- Required action:
Your task is to filter the entries and copy every line containing the string "Subscribe".

- Dataset entries:
━━━━━━━━

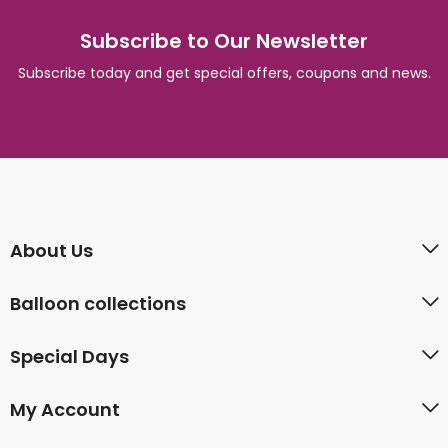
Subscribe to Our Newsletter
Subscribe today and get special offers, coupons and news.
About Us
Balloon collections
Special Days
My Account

━━━━━━━━

- Result:
Subscribe to Our Newsletter
Subscribe today and get special offers, coupons and news.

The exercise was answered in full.